The Governess's Earl (Grace-by-the-Sea #4) - Regina Scott
Castle How, Grace-by-the-Sea, Dorset, England, early September 1804
He might be earl, but he would never be his father.
Standing in his dressing room of the castle his family had used as a hunting lodge, Drake, Earl of Howland, pulled away from the well-meaning attentions of his new valet. Pierson had been, until recently, a moderately successful under-footman, but Drake’s former valet had refused to leave London for the wilds of Dorset, and promoting Pierson had meant one less servant he would have to discharge.
If his cravat looked as if it had been trod upon by a herd of hungry hippopotami, that was a small price to pay for household harmony.
Somewhere a door slammed, and Drake flinched, imagining the fit Miranda was likely throwing in front of some unfortunate maid.
“Too tight, my lord?” Pierson asked, pale blue eyes liquid with anxiety as he gazed at the ruined cravat.

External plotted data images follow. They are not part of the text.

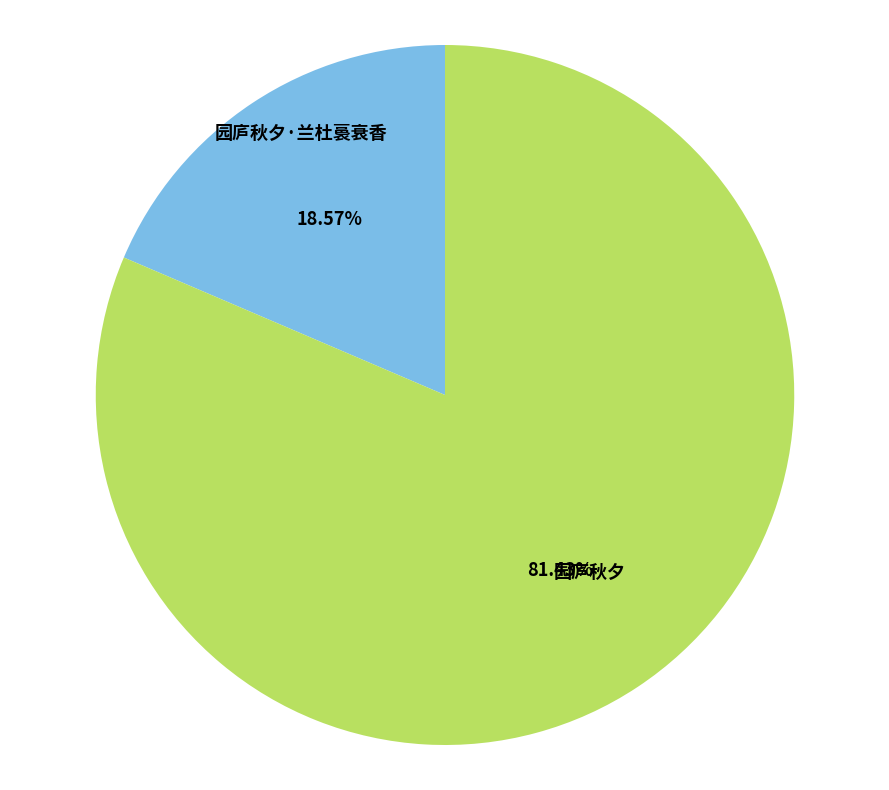

How many slices are in this pie chart?

2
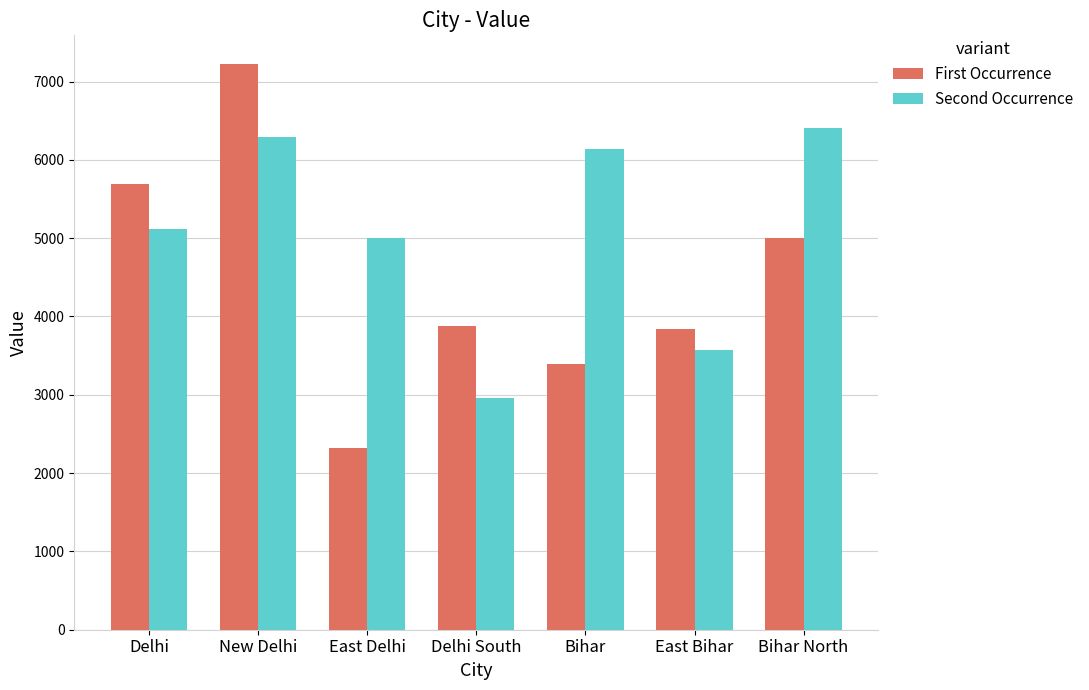

At which label does First Occurrence reach its peak?

New Delhi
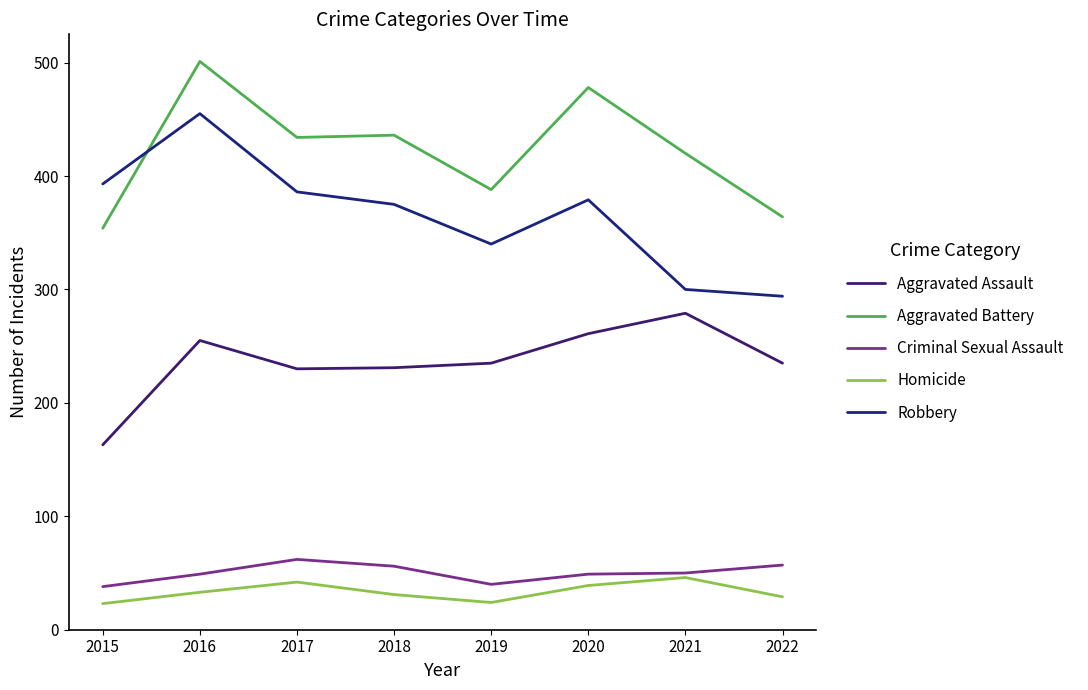

At which label is Robbery closest to 374?

2018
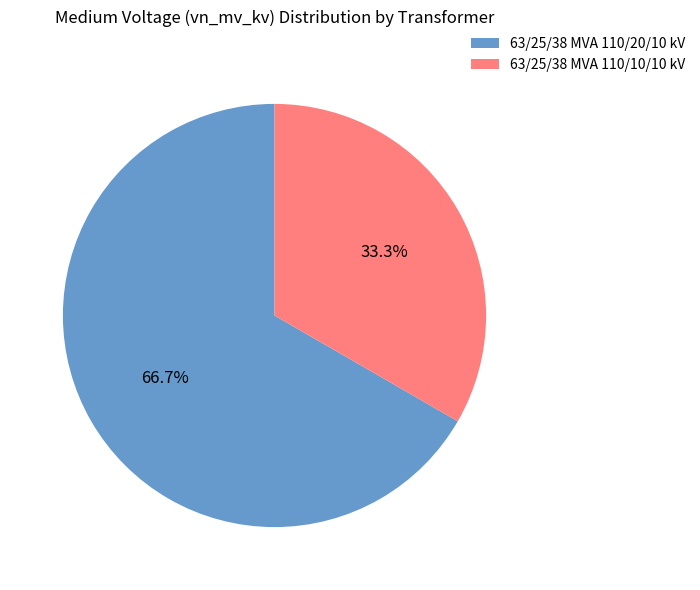

Between 63/25/38 MVA 110/20/10 kV and 63/25/38 MVA 110/10/10 kV, which is larger?

63/25/38 MVA 110/20/10 kV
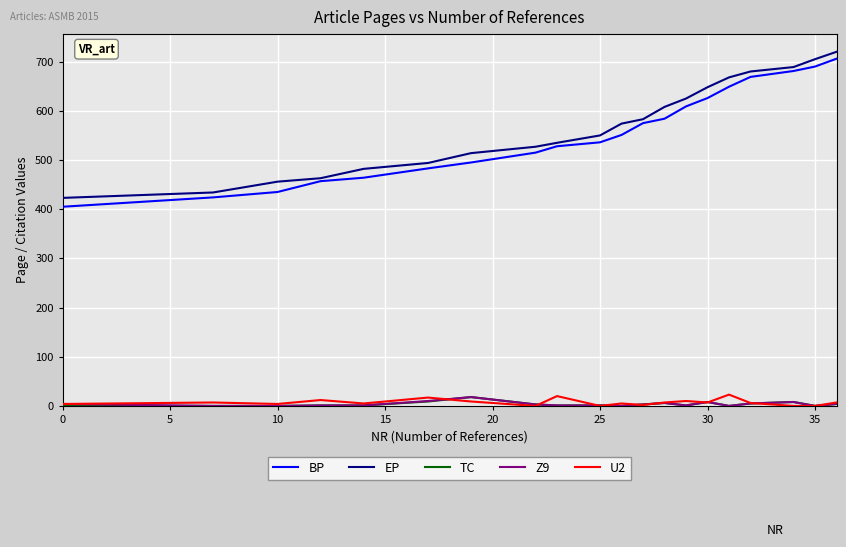

What is the highest value of the TC series?

18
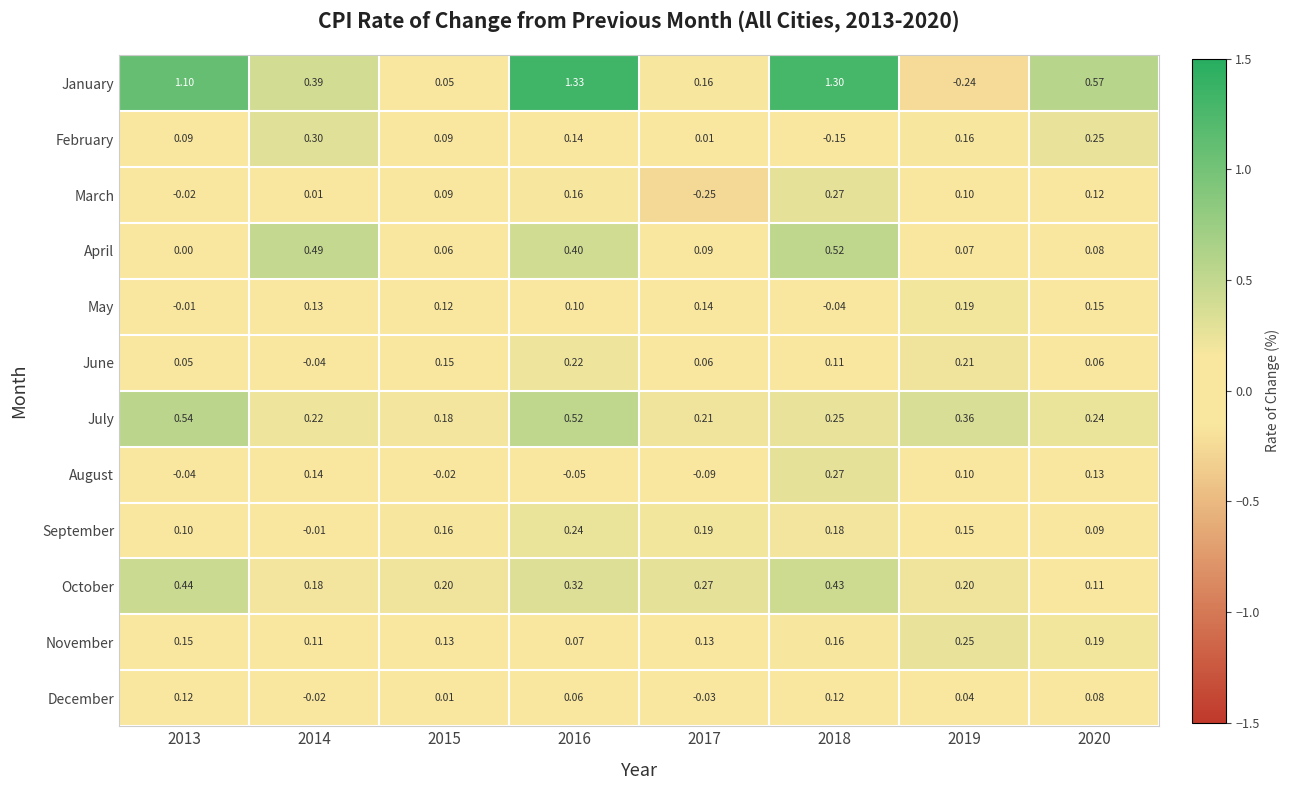

Rank the series at 2013 from highest to lowest value.

January, July, October, November, December, September, February, June, April, May, March, August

“It’s fine,” he assured the manservant yet again as he regarded himself in the standing mirror. Pierson had combed his blond hair back from his face and trimmed the ends to rest neatly above his ears on the sides and collar at the back. Few would notice that one sideburn was slightly shorter than the other. Then too, few here in the little spa village of Grace-by-the-Sea would notice that he was wearing the same waistcoat as the day before and the day before that.
Did Pierson have some sort of affinity for the striped wine-colored silk? He would have to remind the fellow he possessed several waistcoats, in different colors and textures, as well as more than the brown breeches Pierson persisted in pairing it with. At least his wardrobe hadn’t had to be sold at auction like their townhouse and country estate. Then again, what did it matter what he wore? It wasn’t as if he had anyone left to impress.
A knock sounded at the dressing room door. Pierson froze, eyes wide in indecision. A footman answered doors. But a valet? “Should I…?” he started.
“Please,” Drake said.
As soon as the servant turned, he snatched a different coat off the hook and shrugged himself into it.
Pierson opened the door, then scuttled back like a crab on the shore so that Jonas, the family butler, might enter. Now, there was a fellow designed to impress. Black hair pomaded in place around an impassive face, the butler advanced into the room with stately tread. He was the third butler that Drake remembered, the other two having been discharged by his father for not representing the House of Howland with sufficient aplomb. No one would ever level such an accusation at Jonas. Drake suspected that spine, which never bent, and that air of command stemmed from the days his butler had served under General Cuyler.
Now Jonas stood just behind Drake, his head only an inch or two higher, and kept his grey gaze respectfully in the middle distance until Drake recognized his presence.
“What is it, Jonas?” he dutifully asked.
“The next candidate has arrived for her interview, my lord.”
Another one? Already he was regretting putting the advertisement in the Upper Grace Gazette for a governess for Miranda. She had pouted for hours when she’d learned he intended to locate someone to care for her. And he’d sat through four interviews so far, finding any number of reasons why not one of the women was clever enough, devoted enough, and kind enough to see to his daughter’s needs.
He eyed the butler. “I don’t recall scheduling an interview for this morning.”
Jonas kept his gaze over Drake’s left shoulder. Why did he still feel a touch of impatience? “Nevertheless, Miss Denby is waiting downstairs in the study.”
“Perhaps a cravat pin, my lord?” Pierson fussed. “Or a different coat?”
Drake waved him back. “I am sufficient, thank you. Jonas, you may tell Miss Denby I will be right down.”
Now that regal face hinted of disapproval, dark brows gathering over his long nose. “I’m sure Miss Denby will be willing to wait until you are pleased to see her, my lord.” He remained still. Drake nodded. He inclined his head and left.
This Miss Denby would have had to wait on his father’s pleasure. How he had relished any display of power—making the staff wait, making callers wait. Making Drake wait. He would never be his father—the fact had been drummed into him since birth.
And he couldn’t mind in the least. The real question was—was he enough to be the earl?
“Boots, perhaps?” he suggested to Pierson, who immediately went to fetch a shiny black pair.